Sonic Infrastructures: Mediating National Cinemas in West and South Asia (University of California Press, California Studies in Music, Sound, and Media series, forthcoming November 2026)

Sonic Infrastructures traces how sound shaped cinema and national imagination across Egypt, Iran, and India from the early twentieth century to the 1970s. Drawing on archival research in these sites, the book follows the commercial ports, shipping lanes, touring circuits, recording industries, and broadcast networks that linked them, showing how voices and music moved through imperial and postcolonial systems of transport, media, and governance. These sonic infrastructures structured the conditions under which sound could be recorded, circulated, authorized, and heard, shaping national cinema imaginaries even as they sustained circuits of exchange that unsettled political boundaries.
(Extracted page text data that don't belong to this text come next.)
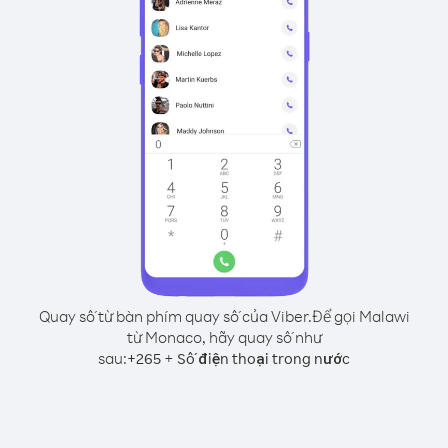
Quay số từ bàn phím quay số của Viber.
Để gọi Malawi
từ Monaco, hãy quay số như
sau:
+
+
265
Số điện thoại trong nước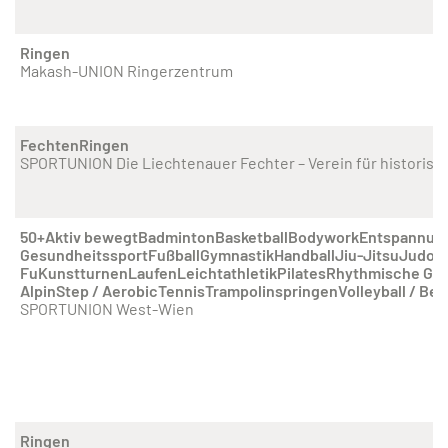
Ringen
Makash-UNION Ringerzentrum
Fechten
Ringen
SPORTUNION Die Liechtenauer Fechter – Verein für historisc
50+
Aktiv bewegt
Badminton
Basketball
Bodywork
Entspannun
Gesundheitssport
Fußball
Gymnastik
Handball
Jiu-Jitsu
Judo
K
Fu
Kunstturnen
Laufen
Leichtathletik
Pilates
Rhythmische Gy
Alpin
Step / Aerobic
Tennis
Trampolinspringen
Volleyball / Be
SPORTUNION West-Wien
Ringen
Bringing together critical infrastructure studies, sound studies, and feminist film historiography, the book approaches sound as both analytic lens and historical force. By centering the embodied sonic labor of female performers, it demonstrates how voices traveled across uneven media systems and geopolitical formations, actively shaping what national cinema came to sound like. In this account, sonic infrastructures emerge not only as generative cultural formations but also as technologies of national containment and media of solidarity and dissent.